(Collected data)
┄┄┄┄┄┄┄┄┄┄┄┄┄┄┄┄┄┄┄┄
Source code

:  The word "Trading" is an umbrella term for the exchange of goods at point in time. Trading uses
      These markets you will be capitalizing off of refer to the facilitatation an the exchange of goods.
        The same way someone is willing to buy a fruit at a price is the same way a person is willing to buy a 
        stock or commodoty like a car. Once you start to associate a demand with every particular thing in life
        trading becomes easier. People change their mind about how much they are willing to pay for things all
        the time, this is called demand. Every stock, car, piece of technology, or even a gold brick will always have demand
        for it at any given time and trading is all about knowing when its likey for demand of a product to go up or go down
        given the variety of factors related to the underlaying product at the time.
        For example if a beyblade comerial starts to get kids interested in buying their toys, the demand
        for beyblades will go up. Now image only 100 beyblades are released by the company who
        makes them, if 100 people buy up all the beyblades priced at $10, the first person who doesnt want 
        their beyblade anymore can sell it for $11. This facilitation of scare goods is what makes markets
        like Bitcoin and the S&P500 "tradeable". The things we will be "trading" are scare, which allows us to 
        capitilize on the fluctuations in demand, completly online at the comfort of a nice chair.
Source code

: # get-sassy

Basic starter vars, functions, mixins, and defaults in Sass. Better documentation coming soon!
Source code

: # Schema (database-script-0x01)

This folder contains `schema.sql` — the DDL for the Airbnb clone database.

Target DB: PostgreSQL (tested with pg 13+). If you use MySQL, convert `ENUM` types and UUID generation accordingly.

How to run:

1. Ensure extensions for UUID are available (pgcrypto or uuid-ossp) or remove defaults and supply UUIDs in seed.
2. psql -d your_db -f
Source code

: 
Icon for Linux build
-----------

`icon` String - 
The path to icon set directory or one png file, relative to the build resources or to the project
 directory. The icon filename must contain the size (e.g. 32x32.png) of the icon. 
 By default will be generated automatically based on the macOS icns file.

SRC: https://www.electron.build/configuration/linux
┄┄┄┄┄┄┄┄┄┄┄┄┄┄┄┄┄┄┄┄
#### [Exercise prompt]
Extract every line of source text from the material above, copying each one character for character with its original spelling, punctuation and line breaks.

#### [Task output]
Source code

:  The word "Trading" is an umbrella term for the exchange of goods at point in time. Trading uses
      These markets you will be capitalizing off of refer to the facilitatation an the exchange of goods.
        The same way someone is willing to buy a fruit at a price is the same way a person is willing to buy a 
        stock or commodoty like a car. Once you start to associate a demand with every particular thing in life
        trading becomes easier. People change their mind about how much they are willing to pay for things all
        the time, this is called demand. Every stock, car, piece of technology, or even a gold brick will always have demand
        for it at any given time and trading is all about knowing when its likey for demand of a product to go up or go down
        given the variety of factors related to the underlaying product at the time.
        For example if a beyblade comerial starts to get kids interested in buying their toys, the demand
        for beyblades will go up. Now image only 100 beyblades are released by the company who
        makes them, if 100 people buy up all the beyblades priced at $10, the first person who doesnt want 
        their beyblade anymore can sell it for $11. This facilitation of scare goods is what makes markets
        like Bitcoin and the S&P500 "tradeable". The things we will be "trading" are scare, which allows us to 
        capitilize on the fluctuations in demand, completly online at the comfort of a nice chair.
Source code

: # get-sassy

Basic starter vars, functions, mixins, and defaults in Sass. Better documentation coming soon!
Source code

: # Schema (database-script-0x01)

This folder contains `schema.sql` — the DDL for the Airbnb clone database.

Target DB: PostgreSQL (tested with pg 13+). If you use MySQL, convert `ENUM` types and UUID generation accordingly.

How to run:

1. Ensure extensions for UUID are available (pgcrypto or uuid-ossp) or remove defaults and supply UUIDs in seed.
2. psql -d your_db -f
Source code

: 
Icon for Linux build
-----------

`icon` String - 
The path to icon set directory or one png file, relative to the build resources or to the project
 directory. The icon filename must contain the size (e.g. 32x32.png) of the icon. 
 By default will be generated automatically based on the macOS icns file.

SRC: https://www.electron.build/configuration/linux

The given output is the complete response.